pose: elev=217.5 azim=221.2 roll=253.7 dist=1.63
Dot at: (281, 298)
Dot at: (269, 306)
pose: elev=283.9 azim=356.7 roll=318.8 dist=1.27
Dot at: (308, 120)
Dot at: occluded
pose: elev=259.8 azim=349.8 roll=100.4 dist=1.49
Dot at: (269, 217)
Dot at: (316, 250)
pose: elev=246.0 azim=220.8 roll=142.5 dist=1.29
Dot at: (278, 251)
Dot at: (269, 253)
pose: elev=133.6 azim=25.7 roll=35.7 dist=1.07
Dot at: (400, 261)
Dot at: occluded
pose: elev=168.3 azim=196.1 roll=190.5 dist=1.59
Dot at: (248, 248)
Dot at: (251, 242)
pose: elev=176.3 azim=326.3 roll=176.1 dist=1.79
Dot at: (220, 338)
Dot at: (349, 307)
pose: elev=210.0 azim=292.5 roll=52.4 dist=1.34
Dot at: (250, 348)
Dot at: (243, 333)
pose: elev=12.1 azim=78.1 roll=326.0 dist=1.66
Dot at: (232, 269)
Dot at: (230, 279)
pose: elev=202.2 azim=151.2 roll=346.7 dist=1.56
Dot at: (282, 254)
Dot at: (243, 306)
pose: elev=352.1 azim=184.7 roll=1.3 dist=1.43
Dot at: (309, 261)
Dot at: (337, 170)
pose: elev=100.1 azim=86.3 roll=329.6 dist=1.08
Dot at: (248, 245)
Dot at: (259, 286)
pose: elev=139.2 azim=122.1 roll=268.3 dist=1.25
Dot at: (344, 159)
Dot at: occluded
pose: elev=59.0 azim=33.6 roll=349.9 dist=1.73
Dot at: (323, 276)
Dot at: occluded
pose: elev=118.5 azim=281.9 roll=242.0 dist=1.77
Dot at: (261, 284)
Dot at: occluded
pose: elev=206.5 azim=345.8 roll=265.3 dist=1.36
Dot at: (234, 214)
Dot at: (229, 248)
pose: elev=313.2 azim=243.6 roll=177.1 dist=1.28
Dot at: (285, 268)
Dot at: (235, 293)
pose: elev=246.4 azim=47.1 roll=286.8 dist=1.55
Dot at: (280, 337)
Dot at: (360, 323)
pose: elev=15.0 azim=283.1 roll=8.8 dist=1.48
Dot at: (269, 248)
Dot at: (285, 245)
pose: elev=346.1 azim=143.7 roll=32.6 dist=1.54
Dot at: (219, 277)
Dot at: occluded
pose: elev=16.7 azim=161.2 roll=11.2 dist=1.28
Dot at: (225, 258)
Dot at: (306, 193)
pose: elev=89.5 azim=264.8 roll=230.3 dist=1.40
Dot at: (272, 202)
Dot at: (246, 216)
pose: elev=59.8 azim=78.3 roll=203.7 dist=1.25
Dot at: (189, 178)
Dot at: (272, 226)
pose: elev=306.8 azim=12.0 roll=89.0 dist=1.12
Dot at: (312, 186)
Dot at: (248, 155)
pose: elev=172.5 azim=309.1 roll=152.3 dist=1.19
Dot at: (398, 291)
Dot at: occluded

####################

_Problem details_: Copy every row above again, substituting "camera" for each "pose" and changing nothing else.

_Result of the task_:
camera: elev=217.5 azim=221.2 roll=253.7 dist=1.63
Dot at: (281, 298)
Dot at: (269, 306)
camera: elev=283.9 azim=356.7 roll=318.8 dist=1.27
Dot at: (308, 120)
Dot at: occluded
camera: elev=259.8 azim=349.8 roll=100.4 dist=1.49
Dot at: (269, 217)
Dot at: (316, 250)
camera: elev=246.0 azim=220.8 roll=142.5 dist=1.29
Dot at: (278, 251)
Dot at: (269, 253)
camera: elev=133.6 azim=25.7 roll=35.7 dist=1.07
Dot at: (400, 261)
Dot at: occluded
camera: elev=168.3 azim=196.1 roll=190.5 dist=1.59
Dot at: (248, 248)
Dot at: (251, 242)
camera: elev=176.3 azim=326.3 roll=176.1 dist=1.79
Dot at: (220, 338)
Dot at: (349, 307)
camera: elev=210.0 azim=292.5 roll=52.4 dist=1.34
Dot at: (250, 348)
Dot at: (243, 333)
camera: elev=12.1 azim=78.1 roll=326.0 dist=1.66
Dot at: (232, 269)
Dot at: (230, 279)
camera: elev=202.2 azim=151.2 roll=346.7 dist=1.56
Dot at: (282, 254)
Dot at: (243, 306)
camera: elev=352.1 azim=184.7 roll=1.3 dist=1.43
Dot at: (309, 261)
Dot at: (337, 170)
camera: elev=100.1 azim=86.3 roll=329.6 dist=1.08
Dot at: (248, 245)
Dot at: (259, 286)
camera: elev=139.2 azim=122.1 roll=268.3 dist=1.25
Dot at: (344, 159)
Dot at: occluded
camera: elev=59.0 azim=33.6 roll=349.9 dist=1.73
Dot at: (323, 276)
Dot at: occluded
camera: elev=118.5 azim=281.9 roll=242.0 dist=1.77
Dot at: (261, 284)
Dot at: occluded
camera: elev=206.5 azim=345.8 roll=265.3 dist=1.36
Dot at: (234, 214)
Dot at: (229, 248)
camera: elev=313.2 azim=243.6 roll=177.1 dist=1.28
Dot at: (285, 268)
Dot at: (235, 293)
camera: elev=246.4 azim=47.1 roll=286.8 dist=1.55
Dot at: (280, 337)
Dot at: (360, 323)
camera: elev=15.0 azim=283.1 roll=8.8 dist=1.48
Dot at: (269, 248)
Dot at: (285, 245)
camera: elev=346.1 azim=143.7 roll=32.6 dist=1.54
Dot at: (219, 277)
Dot at: occluded
camera: elev=16.7 azim=161.2 roll=11.2 dist=1.28
Dot at: (225, 258)
Dot at: (306, 193)
camera: elev=89.5 azim=264.8 roll=230.3 dist=1.40
Dot at: (272, 202)
Dot at: (246, 216)
camera: elev=59.8 azim=78.3 roll=203.7 dist=1.25
Dot at: (189, 178)
Dot at: (272, 226)
camera: elev=306.8 azim=12.0 roll=89.0 dist=1.12
Dot at: (312, 186)
Dot at: (248, 155)
camera: elev=172.5 azim=309.1 roll=152.3 dist=1.19
Dot at: (398, 291)
Dot at: occluded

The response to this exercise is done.